Californians are a recycling-happy group, often doing what’s best for the bottle or can – and the environment.
But our green-friendly attitude also creates a green-seeking side from those looking to illegally bring out-of-state bottles and cans – primarily from Arizona and Nevada – into the Golden State in order to collect money from the California Redemption Value program. Quite often, the pennies paid when you purchase bottles or cans are being paid to crooks hauling truckloads of recyclables into the state.
CalRecycle hired M Corp to develop a flexible, impartial analysis model to enable a way to identify abuses of the program.
For example, an average rental truck – such as a Ryder or U-Haul – can carry about 10,000 pounds of bottles and cans, netting a nifty, albeit illegal, $15,000 payday.
So, CalRecycle, the state agency that administers the CRV program, hired M Corp to develop a flexible, impartial analysis model to enable a way to identify abuses of the program.

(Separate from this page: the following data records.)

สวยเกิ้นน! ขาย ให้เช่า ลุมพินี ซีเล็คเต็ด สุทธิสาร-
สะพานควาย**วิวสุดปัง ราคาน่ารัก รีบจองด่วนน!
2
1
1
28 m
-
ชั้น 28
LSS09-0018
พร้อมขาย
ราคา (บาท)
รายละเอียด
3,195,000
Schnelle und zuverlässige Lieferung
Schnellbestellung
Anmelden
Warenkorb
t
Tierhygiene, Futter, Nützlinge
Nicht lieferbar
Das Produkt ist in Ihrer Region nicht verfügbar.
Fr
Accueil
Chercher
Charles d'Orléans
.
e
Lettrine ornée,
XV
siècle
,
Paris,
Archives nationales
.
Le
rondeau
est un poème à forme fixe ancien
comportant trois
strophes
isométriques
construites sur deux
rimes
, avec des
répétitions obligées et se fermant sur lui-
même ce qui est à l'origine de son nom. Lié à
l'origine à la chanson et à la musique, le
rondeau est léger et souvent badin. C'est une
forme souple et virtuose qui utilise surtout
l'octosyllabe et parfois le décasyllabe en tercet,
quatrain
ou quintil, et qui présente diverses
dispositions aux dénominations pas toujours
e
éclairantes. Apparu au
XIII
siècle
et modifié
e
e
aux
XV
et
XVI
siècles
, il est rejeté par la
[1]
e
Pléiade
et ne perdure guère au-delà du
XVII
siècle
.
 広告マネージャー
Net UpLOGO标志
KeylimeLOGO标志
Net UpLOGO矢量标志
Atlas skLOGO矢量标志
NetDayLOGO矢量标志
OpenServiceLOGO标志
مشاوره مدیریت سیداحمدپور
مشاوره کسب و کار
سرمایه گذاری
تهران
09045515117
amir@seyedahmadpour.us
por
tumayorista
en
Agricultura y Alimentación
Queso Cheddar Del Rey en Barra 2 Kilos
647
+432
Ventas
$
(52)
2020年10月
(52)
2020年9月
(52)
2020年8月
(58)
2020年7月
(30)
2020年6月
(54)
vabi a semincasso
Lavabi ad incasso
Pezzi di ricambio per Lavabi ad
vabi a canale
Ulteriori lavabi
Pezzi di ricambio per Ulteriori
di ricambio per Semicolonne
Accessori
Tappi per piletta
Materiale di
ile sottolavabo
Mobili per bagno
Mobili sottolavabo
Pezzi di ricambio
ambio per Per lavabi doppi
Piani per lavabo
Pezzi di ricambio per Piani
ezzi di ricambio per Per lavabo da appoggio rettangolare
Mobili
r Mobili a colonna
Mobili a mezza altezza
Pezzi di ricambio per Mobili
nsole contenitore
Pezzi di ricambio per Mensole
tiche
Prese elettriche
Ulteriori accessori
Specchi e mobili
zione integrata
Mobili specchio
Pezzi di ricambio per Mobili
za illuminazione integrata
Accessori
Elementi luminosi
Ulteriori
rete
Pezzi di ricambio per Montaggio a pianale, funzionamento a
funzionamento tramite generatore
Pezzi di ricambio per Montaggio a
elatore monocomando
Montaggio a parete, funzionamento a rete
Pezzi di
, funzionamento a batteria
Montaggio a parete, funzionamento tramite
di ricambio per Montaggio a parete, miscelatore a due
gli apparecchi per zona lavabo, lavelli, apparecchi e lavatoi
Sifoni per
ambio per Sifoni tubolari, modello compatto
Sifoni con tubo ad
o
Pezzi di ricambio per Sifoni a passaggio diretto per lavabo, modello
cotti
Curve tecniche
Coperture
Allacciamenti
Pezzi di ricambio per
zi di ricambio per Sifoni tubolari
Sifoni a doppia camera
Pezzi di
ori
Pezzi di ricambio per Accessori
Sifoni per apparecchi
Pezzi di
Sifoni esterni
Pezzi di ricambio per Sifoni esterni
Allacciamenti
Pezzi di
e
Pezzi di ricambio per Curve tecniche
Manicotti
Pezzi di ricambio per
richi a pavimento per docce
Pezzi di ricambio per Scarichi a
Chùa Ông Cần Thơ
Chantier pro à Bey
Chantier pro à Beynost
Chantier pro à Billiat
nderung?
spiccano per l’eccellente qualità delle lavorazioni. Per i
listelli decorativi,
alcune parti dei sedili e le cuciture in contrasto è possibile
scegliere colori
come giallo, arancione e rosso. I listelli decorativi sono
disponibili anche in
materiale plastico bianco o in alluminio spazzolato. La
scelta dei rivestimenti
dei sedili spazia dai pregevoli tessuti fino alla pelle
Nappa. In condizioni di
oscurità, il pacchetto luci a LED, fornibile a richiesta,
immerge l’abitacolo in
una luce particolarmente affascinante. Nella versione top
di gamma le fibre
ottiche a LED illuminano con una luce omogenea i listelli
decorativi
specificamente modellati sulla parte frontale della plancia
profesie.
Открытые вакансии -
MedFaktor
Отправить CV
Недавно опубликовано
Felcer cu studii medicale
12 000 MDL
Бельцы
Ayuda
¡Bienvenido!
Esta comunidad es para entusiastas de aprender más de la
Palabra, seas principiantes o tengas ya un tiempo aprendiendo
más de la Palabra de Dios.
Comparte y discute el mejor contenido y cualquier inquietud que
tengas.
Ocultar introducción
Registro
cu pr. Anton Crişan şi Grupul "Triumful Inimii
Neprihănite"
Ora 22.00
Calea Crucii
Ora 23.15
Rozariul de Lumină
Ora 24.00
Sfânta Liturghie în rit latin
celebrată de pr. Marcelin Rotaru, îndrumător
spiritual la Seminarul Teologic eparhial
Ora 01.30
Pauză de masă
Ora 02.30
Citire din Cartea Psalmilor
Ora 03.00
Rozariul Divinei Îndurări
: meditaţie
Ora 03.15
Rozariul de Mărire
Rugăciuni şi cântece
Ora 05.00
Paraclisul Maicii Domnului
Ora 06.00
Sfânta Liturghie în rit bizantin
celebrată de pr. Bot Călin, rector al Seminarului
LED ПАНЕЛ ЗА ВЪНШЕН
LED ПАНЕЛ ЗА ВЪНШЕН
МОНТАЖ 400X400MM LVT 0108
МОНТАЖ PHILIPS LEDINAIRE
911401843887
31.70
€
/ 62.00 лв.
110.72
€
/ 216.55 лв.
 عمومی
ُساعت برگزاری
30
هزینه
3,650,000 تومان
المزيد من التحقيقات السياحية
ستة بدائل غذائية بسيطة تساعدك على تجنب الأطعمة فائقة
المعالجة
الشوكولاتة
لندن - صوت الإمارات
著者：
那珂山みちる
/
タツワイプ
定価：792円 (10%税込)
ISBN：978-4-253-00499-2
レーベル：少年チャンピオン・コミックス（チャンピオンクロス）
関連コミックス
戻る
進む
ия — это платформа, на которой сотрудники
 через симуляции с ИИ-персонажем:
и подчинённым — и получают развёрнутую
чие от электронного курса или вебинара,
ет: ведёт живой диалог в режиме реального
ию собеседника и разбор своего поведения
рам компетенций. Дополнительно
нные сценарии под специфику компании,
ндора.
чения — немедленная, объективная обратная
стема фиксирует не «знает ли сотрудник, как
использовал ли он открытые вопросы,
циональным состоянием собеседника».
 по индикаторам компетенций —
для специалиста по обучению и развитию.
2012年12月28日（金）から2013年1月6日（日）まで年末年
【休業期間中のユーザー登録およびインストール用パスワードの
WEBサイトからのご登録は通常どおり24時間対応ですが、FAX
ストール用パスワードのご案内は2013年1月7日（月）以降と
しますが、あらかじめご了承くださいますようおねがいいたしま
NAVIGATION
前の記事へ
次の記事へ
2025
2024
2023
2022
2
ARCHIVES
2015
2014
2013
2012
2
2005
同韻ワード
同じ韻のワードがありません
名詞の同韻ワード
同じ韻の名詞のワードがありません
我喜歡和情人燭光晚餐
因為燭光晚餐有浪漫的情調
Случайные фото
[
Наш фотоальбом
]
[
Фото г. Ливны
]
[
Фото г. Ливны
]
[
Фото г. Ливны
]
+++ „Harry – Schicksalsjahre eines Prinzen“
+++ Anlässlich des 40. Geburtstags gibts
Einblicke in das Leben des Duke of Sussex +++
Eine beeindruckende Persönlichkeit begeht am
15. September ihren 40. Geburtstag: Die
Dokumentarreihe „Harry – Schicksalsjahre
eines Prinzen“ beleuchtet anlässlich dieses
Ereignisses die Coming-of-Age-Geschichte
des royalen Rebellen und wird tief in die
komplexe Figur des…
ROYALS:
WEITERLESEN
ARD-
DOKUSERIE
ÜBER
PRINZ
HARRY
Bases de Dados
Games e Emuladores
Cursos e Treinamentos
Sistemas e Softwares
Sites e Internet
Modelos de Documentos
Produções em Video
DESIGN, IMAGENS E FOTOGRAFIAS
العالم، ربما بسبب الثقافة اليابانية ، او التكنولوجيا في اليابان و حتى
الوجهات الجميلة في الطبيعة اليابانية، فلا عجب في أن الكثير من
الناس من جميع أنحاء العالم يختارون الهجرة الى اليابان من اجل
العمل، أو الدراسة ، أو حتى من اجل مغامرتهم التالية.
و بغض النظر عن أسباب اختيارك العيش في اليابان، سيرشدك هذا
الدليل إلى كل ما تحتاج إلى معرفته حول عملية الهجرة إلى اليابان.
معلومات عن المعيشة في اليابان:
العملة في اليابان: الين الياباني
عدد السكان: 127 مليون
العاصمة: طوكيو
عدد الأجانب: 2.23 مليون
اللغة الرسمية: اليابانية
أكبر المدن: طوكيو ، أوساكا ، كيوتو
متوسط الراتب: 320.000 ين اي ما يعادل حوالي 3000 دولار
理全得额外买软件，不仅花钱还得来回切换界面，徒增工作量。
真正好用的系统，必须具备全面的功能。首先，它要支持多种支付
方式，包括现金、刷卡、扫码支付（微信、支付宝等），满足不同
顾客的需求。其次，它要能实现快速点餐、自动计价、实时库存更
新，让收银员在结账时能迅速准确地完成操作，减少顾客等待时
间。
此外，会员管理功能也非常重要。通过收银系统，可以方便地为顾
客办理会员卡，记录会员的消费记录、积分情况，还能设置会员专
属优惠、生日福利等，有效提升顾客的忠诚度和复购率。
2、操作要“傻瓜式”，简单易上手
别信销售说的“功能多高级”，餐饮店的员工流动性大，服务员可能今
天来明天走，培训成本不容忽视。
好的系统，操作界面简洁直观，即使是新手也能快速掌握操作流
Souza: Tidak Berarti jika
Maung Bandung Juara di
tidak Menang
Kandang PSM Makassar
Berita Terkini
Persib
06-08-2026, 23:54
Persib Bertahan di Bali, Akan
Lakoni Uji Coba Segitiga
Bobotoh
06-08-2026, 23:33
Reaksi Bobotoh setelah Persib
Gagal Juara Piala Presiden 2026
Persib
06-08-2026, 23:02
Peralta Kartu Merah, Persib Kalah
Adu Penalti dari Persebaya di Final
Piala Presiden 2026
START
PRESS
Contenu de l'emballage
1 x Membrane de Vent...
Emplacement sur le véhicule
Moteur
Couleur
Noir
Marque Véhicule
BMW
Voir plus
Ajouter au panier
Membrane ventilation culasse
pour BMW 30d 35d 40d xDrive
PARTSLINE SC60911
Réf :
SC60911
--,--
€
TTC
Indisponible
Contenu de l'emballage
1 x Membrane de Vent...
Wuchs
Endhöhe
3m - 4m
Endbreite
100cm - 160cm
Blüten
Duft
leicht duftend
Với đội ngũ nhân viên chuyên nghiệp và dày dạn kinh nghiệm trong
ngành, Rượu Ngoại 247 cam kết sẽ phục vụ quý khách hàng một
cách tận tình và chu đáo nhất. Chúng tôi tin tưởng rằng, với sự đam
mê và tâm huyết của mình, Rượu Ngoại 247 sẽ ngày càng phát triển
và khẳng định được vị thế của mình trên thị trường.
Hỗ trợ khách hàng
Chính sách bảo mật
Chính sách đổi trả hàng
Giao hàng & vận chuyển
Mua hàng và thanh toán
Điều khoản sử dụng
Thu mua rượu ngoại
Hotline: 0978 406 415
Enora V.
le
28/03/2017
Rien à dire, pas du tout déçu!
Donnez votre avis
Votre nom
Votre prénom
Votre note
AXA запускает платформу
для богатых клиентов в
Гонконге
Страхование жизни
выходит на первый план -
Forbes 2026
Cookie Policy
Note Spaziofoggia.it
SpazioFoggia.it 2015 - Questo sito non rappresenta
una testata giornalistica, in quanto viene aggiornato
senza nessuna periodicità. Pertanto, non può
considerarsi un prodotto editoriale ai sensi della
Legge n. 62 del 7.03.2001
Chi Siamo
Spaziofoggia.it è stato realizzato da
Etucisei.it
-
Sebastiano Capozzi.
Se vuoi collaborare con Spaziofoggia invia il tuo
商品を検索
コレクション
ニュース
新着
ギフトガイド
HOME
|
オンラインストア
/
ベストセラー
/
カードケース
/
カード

M Corp’s solution – referred to as DRAM (Disbursement Risk Assessment Model) is based on clustering methodology and programmed in SAS. DRAM analyzes years of shipping patterns of more than 3,000 recyclers and sorts them into clusters based on statistical similarities. CalRecycle uses the data to focus on clusters containing revoked accounts and greatly increases the likelihood of auditing – and finding illegal shipments.
The effort has been a success. CalRecycle can identify and manage recycling abuse, and better protect funding for the program. And, of course, the biggest benefit is that the state’s environment, energy and resources are being preserved.